# Should I feed my locusts?



## melliott1963 (Jan 6, 2012)

I feed my Rankins Dragon crickets and locusts, and have alway put carrot and peppers with them to gut load them. However, I read yesterday that locusts kept at room temperature (which mine are) should not be fed as the food rots in their stomachs.

Is this correct?

I buy them weekly, so don't have many, if any, that are still around after a week. 

So if this is correct, do I assume non gut loaded locusts are OK to feed?


----------



## berbers (May 29, 2010)

Never heard of food rotting in their stomachs! How do they survive???

Gutload your feeder bugs on the same mix you feed your dragons. Best way to think of crix/locusts is "carriers" of good stuff, not just the bug itself


----------



## melliott1963 (Jan 6, 2012)

To be honest, everywhere else I've read that you should feed them, and so this is what I have been doing. However, on the live food caresheet of www.livefoodsuk.co.uk they state:-

_Locusts will keep well for up to 10 days if kept at room temperature 15 to 20 degrees C and left in the tub or bag they arrived in. If you are keeping locusts at room temperature DO NOT feed at all, any food they eat will not be digested properly and will decompose inside their stomachs, the locusts will then become ill and die. _

Which is why I raised this question!


----------



## Kuja (Dec 14, 2011)

hmm interesting, i wonder how long it takes for the food to rot inside though, as with mine i norm feed and the next day a lot of them get eaten, and same for other tubs.
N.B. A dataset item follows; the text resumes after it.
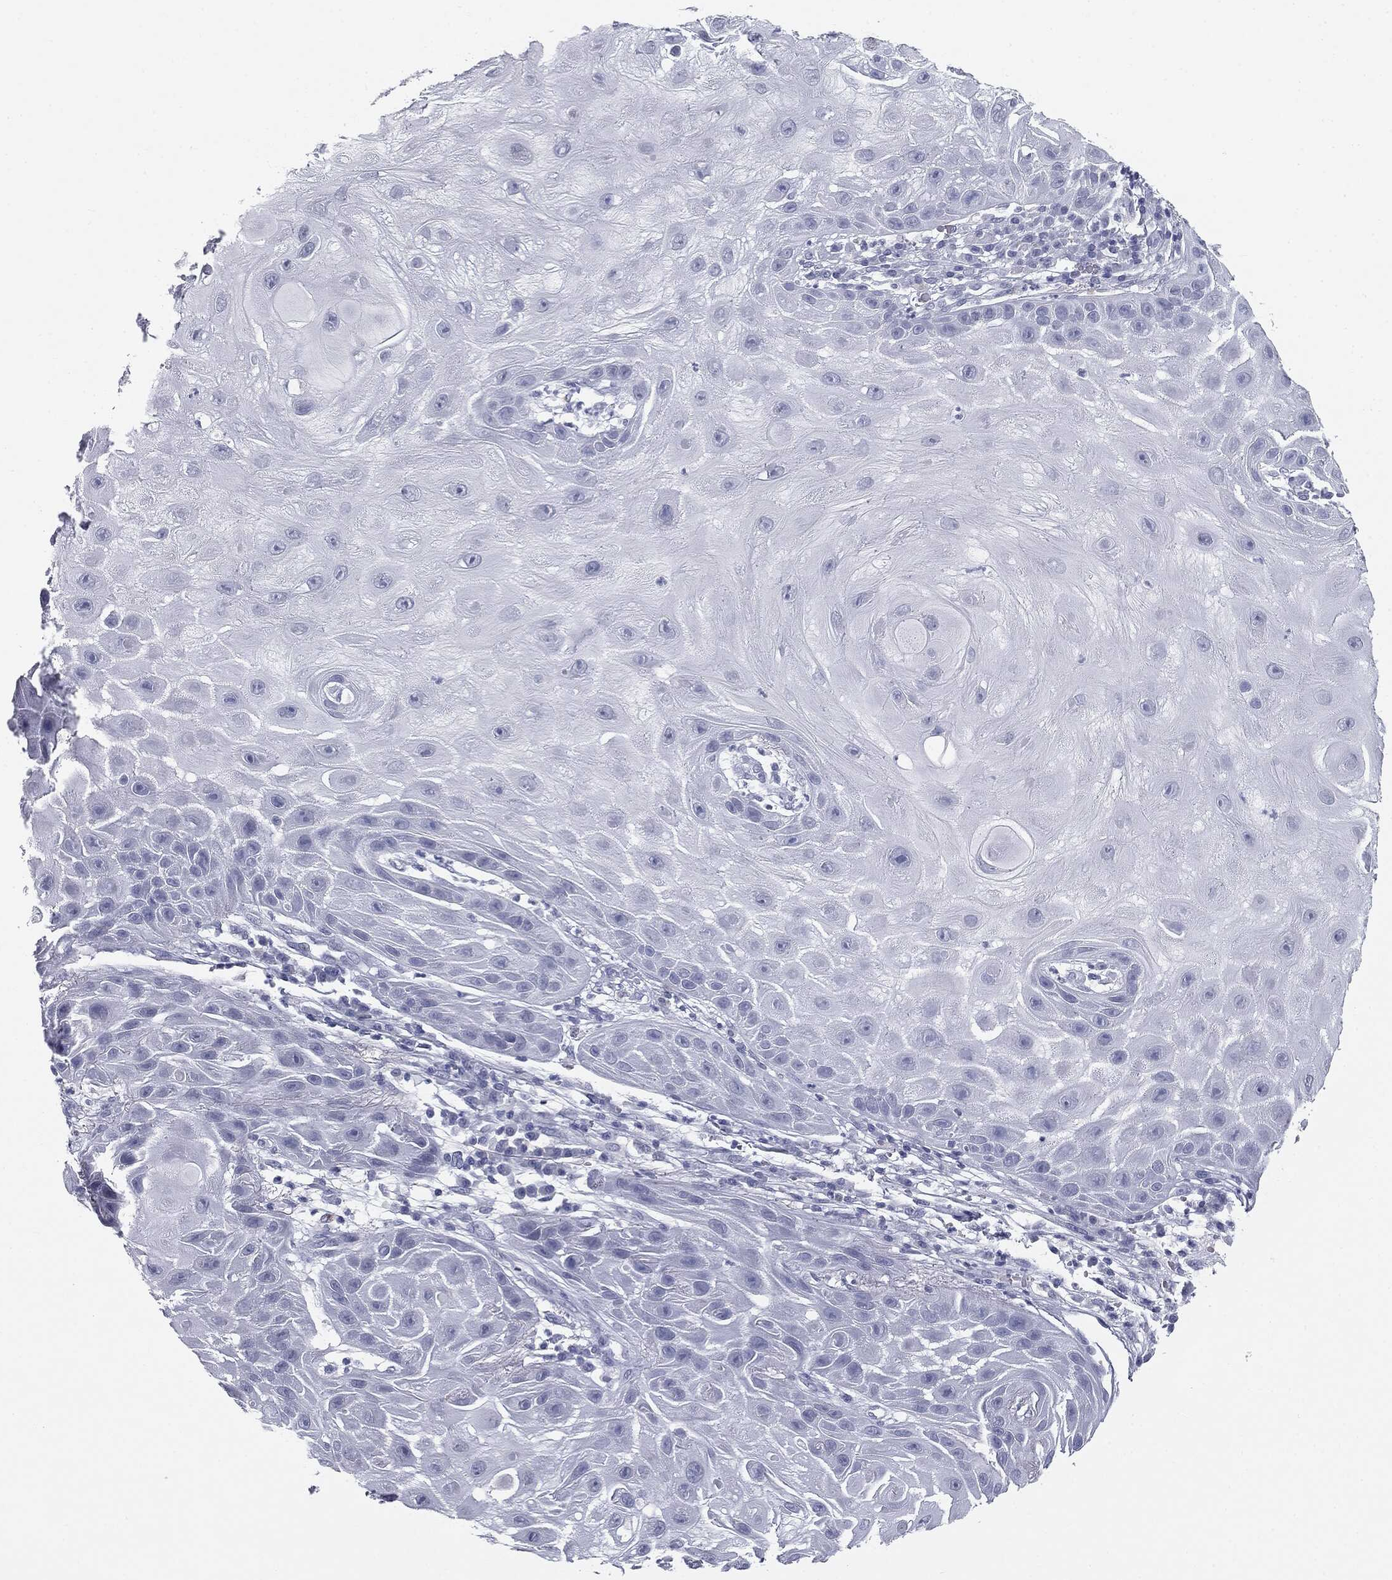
{"staining": {"intensity": "negative", "quantity": "none", "location": "none"}, "tissue": "skin cancer", "cell_type": "Tumor cells", "image_type": "cancer", "snomed": [{"axis": "morphology", "description": "Normal tissue, NOS"}, {"axis": "morphology", "description": "Squamous cell carcinoma, NOS"}, {"axis": "topography", "description": "Skin"}], "caption": "Image shows no significant protein expression in tumor cells of skin cancer. Brightfield microscopy of IHC stained with DAB (brown) and hematoxylin (blue), captured at high magnification.", "gene": "TPO", "patient": {"sex": "male", "age": 79}}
I can sorta see the logic behind it, but dunno, don't think i give them enough time to rot lol.

Will be interesting to see other peoples idea's on this.


----------



## fredsshed (Jan 16, 2012)

not sure but could it be the temperature thats the critical part ie they state kept at room temp,and food will not be digested???
if you were to keep locusts at a higher temp eg same as hot end of a viv would they digest the food??? just a thought 
ours dont stay around long enough to pose a problem i dont think and just put some greens in with them


----------



## Ron Magpie (Oct 11, 2009)

fredsshed said:


> not sure but could it be the temperature thats the critical part ie they state kept at room temp,and food will not be digested???
> if you were to keep locusts at a higher temp eg same as hot end of a viv would they digest the food??? just a thought
> ours dont stay around long enough to pose a problem i dont think and just put some greens in with them


 'Room temperature' is very vague; unless the room is especially cold I can't see that there should be a problem. Also, as said above, if you are only buying in small quantities and feeding relatively quickly, there shouldn't be a problem.


----------



## AilsaM (May 18, 2011)

I am still getting used to having live food in the house, got my first T last Wed, I have given the locust grated carrot and crushed up cat biscuits, the room is a warm 22-28*C and the locust seem to be fine, silly me thought they were dying on me when in fact they were shedding their skin and getting bigger :gasp:

I only have 1 T at the moment so will just be buying 1 box of them at a time.


----------